Auf den Spuren des ursprünglichen Tantra

Interview mit Katrin Laux zu ihrer bewegenen Indienreise

Im April folgten Katrin Laux (Gründerin von Sinnesart) und Maria Buchmüller (Leiterin des Seminarzentrums) dem Ruf eines Tantra-Meisters im mittleren Westen Indiens. Was die beiden dort erlebten, ging oft weit über ihre Vorstellungskraft hinaus. Ihre spannenden Geschichten haben sie in einem Reisetagebuch veröffentlicht. Ich habe mit Katrin ein paar Wochen nach ihrer Rückkehr gesprochen, um zu erfahren, wie das Erlebte nachwirkt. Welche Erkenntnisse haben einen nachhaltigen Eindruck bei ihr hinterlassen und wie wird sich das künftig bei Sinnesart bemerkbar machen? Sie hat es mir verraten.

Liebe Katrin, eine spannende Reise liegt hinter dir. Was ist die größte Erkenntnis, die du auf dem Weg gewonnen hast?

Es gab einige große Erkenntnisse, die ich gar nicht vergleichen kann. Zum einen habe ich Sexualität bisher missverstanden und dementsprechend über- und auch unterbewertet. Sie ist vielfältiger und im Grunde erst mit einer spirituellen Komponente wirklich kraftvoll und heilsam. Wohlbemerkt für mich ist das so!

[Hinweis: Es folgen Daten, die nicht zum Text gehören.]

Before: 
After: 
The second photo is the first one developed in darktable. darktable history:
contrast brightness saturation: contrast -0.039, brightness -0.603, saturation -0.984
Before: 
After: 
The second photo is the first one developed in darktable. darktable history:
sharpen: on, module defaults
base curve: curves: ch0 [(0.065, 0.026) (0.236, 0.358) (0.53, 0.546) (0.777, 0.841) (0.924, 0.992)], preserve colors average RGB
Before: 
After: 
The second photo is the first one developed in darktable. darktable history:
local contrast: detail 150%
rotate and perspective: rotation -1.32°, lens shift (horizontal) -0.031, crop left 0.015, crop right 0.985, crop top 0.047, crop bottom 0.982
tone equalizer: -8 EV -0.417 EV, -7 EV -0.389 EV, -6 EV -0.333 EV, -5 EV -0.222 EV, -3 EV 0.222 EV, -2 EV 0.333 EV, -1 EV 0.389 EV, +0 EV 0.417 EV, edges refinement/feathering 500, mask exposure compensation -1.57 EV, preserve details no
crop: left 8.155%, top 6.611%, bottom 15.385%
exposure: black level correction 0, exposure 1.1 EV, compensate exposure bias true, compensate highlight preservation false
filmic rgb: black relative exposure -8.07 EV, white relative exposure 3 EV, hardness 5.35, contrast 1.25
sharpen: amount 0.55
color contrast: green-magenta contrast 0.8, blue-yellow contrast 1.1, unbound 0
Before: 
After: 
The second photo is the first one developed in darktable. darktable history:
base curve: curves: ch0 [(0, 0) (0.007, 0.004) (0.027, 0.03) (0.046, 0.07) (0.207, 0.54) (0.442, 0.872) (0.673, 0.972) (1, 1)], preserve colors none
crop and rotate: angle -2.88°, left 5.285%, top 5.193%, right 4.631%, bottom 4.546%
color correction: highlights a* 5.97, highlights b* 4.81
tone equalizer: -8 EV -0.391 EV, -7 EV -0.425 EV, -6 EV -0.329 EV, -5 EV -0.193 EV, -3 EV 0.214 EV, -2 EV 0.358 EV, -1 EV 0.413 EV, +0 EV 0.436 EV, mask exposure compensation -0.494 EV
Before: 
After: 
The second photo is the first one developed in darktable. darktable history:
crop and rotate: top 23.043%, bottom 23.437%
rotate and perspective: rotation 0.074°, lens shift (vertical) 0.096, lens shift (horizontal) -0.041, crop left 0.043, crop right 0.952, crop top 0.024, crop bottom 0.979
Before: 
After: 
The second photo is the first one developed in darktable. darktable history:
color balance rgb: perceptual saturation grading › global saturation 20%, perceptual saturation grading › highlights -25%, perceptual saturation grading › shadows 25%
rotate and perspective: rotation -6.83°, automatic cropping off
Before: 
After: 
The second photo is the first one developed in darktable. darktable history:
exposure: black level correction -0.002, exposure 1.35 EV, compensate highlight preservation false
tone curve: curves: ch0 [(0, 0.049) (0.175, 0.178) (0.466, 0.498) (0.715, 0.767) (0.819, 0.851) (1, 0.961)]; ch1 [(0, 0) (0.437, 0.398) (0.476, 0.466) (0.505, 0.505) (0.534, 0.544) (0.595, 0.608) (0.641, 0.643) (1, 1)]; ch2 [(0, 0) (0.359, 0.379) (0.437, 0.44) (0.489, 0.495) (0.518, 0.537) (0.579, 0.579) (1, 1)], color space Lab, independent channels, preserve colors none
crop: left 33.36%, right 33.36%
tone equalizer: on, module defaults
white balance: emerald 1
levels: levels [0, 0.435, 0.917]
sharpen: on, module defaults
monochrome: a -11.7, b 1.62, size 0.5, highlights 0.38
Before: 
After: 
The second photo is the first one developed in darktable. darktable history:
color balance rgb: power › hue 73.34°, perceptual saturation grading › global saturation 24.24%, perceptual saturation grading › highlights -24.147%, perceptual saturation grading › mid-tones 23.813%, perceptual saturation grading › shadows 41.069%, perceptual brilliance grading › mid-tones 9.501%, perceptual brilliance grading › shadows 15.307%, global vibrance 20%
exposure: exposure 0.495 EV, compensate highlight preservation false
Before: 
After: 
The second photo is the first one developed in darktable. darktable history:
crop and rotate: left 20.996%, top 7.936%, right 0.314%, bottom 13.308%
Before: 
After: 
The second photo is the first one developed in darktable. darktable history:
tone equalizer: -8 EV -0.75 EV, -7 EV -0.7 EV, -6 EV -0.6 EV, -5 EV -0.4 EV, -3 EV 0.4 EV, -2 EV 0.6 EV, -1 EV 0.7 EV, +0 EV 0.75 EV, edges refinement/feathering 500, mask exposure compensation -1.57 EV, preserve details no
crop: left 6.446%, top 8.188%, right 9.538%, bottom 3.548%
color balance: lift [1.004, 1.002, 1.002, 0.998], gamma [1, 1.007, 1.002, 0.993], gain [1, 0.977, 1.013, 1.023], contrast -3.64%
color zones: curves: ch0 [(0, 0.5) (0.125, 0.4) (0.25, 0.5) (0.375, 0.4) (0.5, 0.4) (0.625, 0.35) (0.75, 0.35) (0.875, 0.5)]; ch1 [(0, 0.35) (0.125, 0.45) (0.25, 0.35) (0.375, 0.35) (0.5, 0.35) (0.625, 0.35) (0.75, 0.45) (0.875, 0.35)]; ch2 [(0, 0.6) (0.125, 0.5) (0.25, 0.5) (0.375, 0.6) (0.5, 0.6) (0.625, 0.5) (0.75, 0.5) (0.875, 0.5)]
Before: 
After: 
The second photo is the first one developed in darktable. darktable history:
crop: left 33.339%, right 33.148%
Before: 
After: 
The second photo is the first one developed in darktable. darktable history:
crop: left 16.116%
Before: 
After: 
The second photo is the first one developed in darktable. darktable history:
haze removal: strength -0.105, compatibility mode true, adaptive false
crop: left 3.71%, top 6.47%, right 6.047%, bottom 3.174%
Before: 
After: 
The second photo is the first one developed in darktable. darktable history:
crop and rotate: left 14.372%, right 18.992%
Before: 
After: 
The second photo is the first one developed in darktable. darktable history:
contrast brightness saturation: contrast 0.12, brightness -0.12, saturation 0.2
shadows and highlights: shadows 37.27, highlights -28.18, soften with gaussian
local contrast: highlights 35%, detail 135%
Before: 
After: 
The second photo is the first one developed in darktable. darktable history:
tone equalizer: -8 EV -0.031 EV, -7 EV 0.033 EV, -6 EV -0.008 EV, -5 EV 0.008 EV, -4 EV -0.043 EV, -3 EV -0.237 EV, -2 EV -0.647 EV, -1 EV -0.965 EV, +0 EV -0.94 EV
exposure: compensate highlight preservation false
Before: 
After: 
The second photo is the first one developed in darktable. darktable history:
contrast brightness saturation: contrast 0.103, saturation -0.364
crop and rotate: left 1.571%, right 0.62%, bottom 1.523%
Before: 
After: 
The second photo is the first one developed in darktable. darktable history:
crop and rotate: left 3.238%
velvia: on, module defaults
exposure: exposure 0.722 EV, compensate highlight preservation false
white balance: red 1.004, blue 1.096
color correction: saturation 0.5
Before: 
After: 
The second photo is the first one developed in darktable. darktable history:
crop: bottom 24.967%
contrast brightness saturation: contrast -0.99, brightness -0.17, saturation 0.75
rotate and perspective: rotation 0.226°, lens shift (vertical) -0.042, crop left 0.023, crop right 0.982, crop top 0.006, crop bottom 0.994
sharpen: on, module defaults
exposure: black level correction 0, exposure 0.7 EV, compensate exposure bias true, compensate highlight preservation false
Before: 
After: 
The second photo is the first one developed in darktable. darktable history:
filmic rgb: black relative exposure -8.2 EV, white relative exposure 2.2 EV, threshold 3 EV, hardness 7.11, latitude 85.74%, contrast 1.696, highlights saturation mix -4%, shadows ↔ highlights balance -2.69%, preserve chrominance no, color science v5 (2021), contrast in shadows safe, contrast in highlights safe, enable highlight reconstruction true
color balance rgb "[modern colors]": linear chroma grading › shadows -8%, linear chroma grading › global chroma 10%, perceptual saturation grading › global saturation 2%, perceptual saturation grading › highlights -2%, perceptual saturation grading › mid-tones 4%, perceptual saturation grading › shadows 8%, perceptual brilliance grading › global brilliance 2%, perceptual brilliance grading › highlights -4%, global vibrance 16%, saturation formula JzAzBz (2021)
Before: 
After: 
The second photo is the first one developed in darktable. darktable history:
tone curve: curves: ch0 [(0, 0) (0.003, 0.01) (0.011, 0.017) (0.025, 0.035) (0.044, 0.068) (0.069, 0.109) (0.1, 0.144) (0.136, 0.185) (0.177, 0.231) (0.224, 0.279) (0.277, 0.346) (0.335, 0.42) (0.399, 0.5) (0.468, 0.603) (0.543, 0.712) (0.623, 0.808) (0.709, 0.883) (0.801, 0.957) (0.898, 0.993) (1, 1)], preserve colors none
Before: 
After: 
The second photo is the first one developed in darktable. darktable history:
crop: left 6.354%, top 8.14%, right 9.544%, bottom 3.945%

Es war eine unglaublich wohltuende Erkenntnis, dass ich Dinge in der tantrischen Praxis wiederfand, die mir schon in der Pubertät, als ich noch Atheistin und Sozialistin war, in Bildern vorschwebten und nach denen ich mich immer gesehnt habe. Es war wie nach Hause kommen.

Eine weitere große Erkenntnis war, dass wesentliche Dinge einfach sind und man dazu nichts „wissen“ muss. Die Herzöffnung, die durch den Meister passierte, können wir uns auch selbst schenken, indem wir uns akzeptieren lernen. Ein anderer Mensch ist nicht dazu da, um meine Erwartungen zu erfüllen. Dies zu leben braucht u.a. Bewusstheit und eine Praxis der Selbstliebe.

Worin unterscheiden sich deiner Meinung nach das ursprüngliche Tantra, so wie du es kennengelernt hast, von dem Tantra, wie es hier in Deutschland/Europa praktiziert wird?

Ich bin mir nicht sicher, ob ich von hierzulande praktiziertem Tantra wirklich eine Ahnung habe. Hier beschränken sich meine Erfahrungen auf einige Tantramassage-Ausbildungen und ein Tantra-Jahrestraining. Nach allem, was ich wahrnehme, wird hier der Sexualität eine zu große Rolle eingeräumt, vor allem kann man damit sofort starten. Angebrachter wäre daher von Neo-Tantra zu sprechen, zumal das ursprüngliche Tantra – nicht umsonst übrigens – direkt vom Lehrer bzw. Meister zum Schüler weitergegeben wird. Diese Verbindung ist eine bleibende und endet nicht mit dem Abschluss eines Seminarwochenendes. In der tantrischen Lehre, in der wir unterrichtet wurden, müssen erst einige Voraussetzungen in Bezug auf Persönlichkeitsentwicklung erfüllt sein, also davor stehen andere Unterweisungen. Der Weg des Tantra in Indien ist auch viel mehr ein Weg des Herzens.

Welche Auswirkungen werden deine gemachten Erfahrungen auf die Massagen und Veranstaltungen bei Sinnesart haben?

Direkte Auswirkungen sind vielleicht erst mal nur in den von mir geleiteten Seminaren zu spüren, wo ich mir endlich traue, klarer zu sein und Themen der Liebe und Spiritualität direkt einfließen zu lassen. Langfristig gesehen helfen mir meine Erfahrungen unglaublich dabei, als Unternehmerin anders zu agieren. Das beginnt schon ganz pragmatisch damit, dass ich morgens eine Stunde Yoga praktiziere und meditiere, was mich ganz anders in den Tag starten lässt. Ich kann mich kaum noch stressen, habe wesentlich mehr Mut für Entscheidungen und einen klareren Blick. Ich glaube, dass das energetische Feld bei Sinnesart sich ändert, und dass wir uns gegenseitig dazu inspirieren können, ebenfalls zu wachsen und glücklicher zu sein. Das wirkt dann natürlich direkt auf unsere Gäste zurück.

Vielen Dank für das Gespräch.

Das Interview führte Linda Wawrzinek.